Task to complete =>
Scan the listing below for the word "pump", then copy each line that has it.
___ Given records
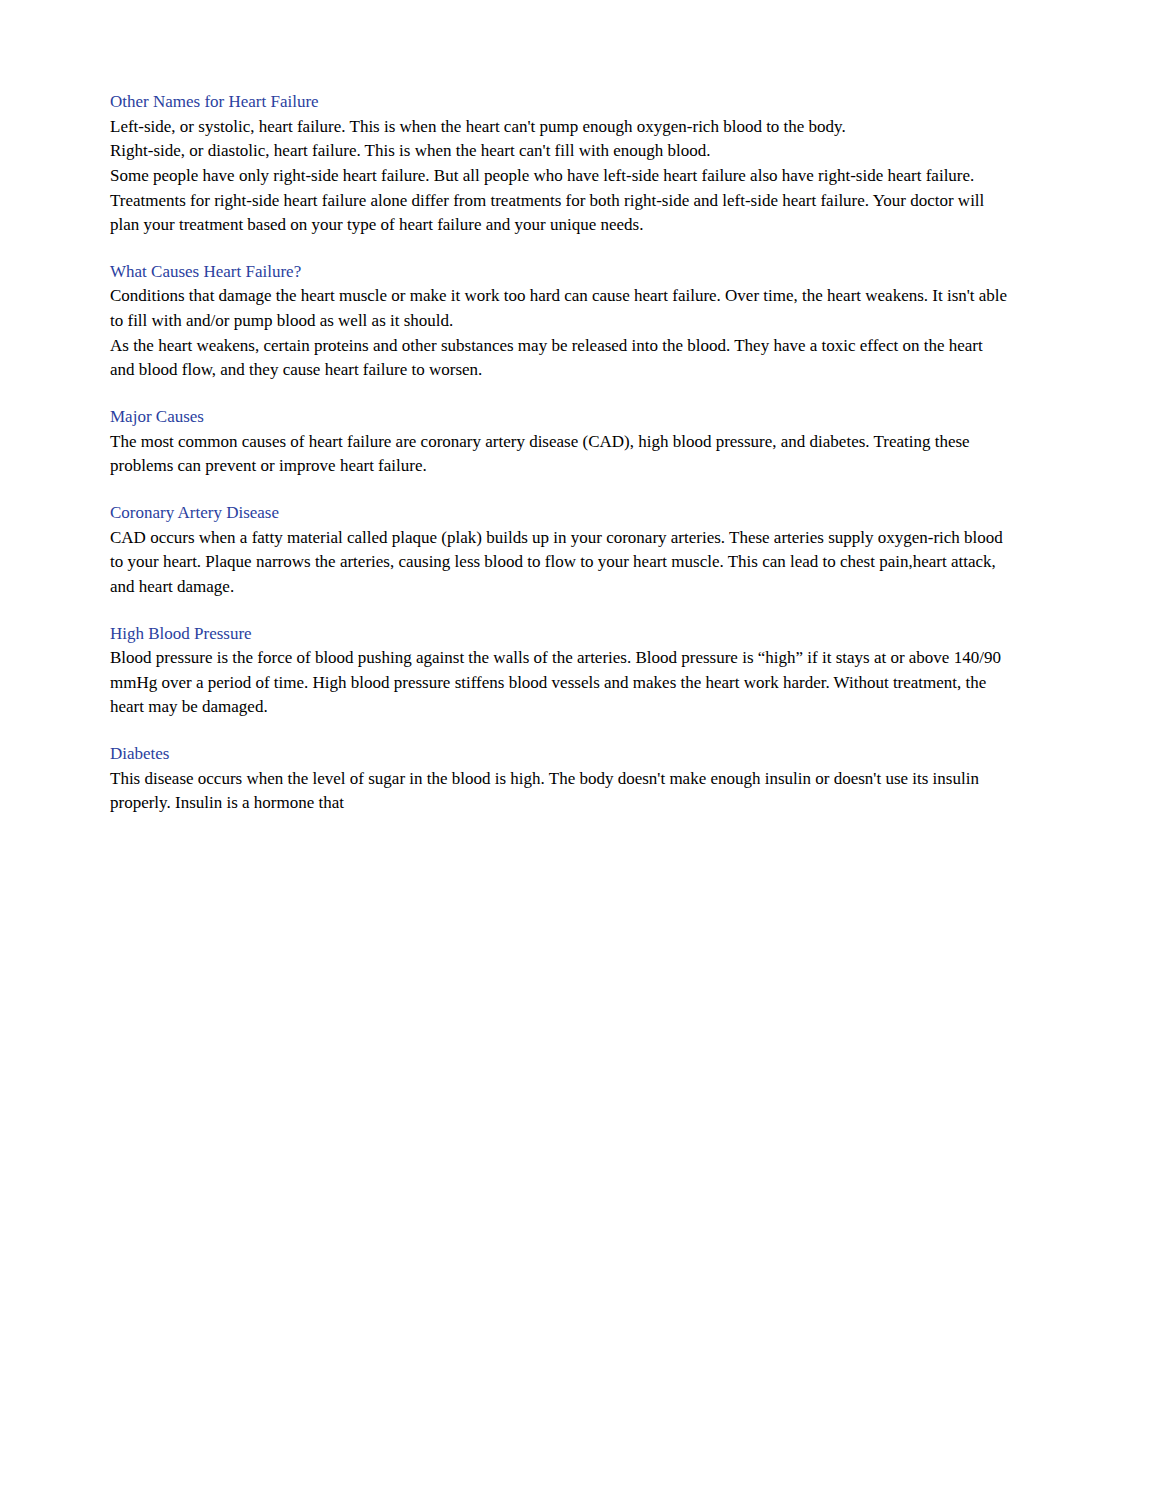Other Names for Heart Failure
Left-side, or systolic, heart failure. This is when the heart can't pump enough oxygen-rich blood to the body.
Right-side, or diastolic, heart failure. This is when the heart can't fill with enough blood.
Some people have only right-side heart failure. But all people who have left-side heart failure also have right-side heart failure. Treatments for right-side heart failure alone differ from treatments for both right-side and left-side heart failure. Your doctor will plan your treatment based on your type of heart failure and your unique needs.
What Causes Heart Failure?
Conditions that damage the heart muscle or make it work too hard can cause heart failure. Over time, the heart weakens. It isn't able to fill with and/or pump blood as well as it should.
As the heart weakens, certain proteins and other substances may be released into the blood. They have a toxic effect on the heart and blood flow, and they cause heart failure to worsen.
Major Causes
The most common causes of heart failure are coronary artery disease (CAD), high blood pressure, and diabetes. Treating these problems can prevent or improve heart failure.
Coronary Artery Disease
CAD occurs when a fatty material called plaque (plak) builds up in your coronary arteries. These arteries supply oxygen-rich blood to your heart. Plaque narrows the arteries, causing less blood to flow to your heart muscle. This can lead to chest pain,heart attack, and heart damage.
High Blood Pressure
Blood pressure is the force of blood pushing against the walls of the arteries. Blood pressure is “high” if it stays at or above 140/90 mmHg over a period of time. High blood pressure stiffens blood vessels and makes the heart work harder. Without treatment, the heart may be damaged.
Diabetes
This disease occurs when the level of sugar in the blood is high. The body doesn't make enough insulin or doesn't use its insulin properly. Insulin is a hormone that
______
The completed task =>
Left-side, or systolic, heart failure. This is when the heart can't pump enough oxygen-rich blood to the body.
Conditions that damage the heart muscle or make it work too hard can cause heart failure. Over time, the heart weakens. It isn't able to fill with and/or pump blood as well as it should.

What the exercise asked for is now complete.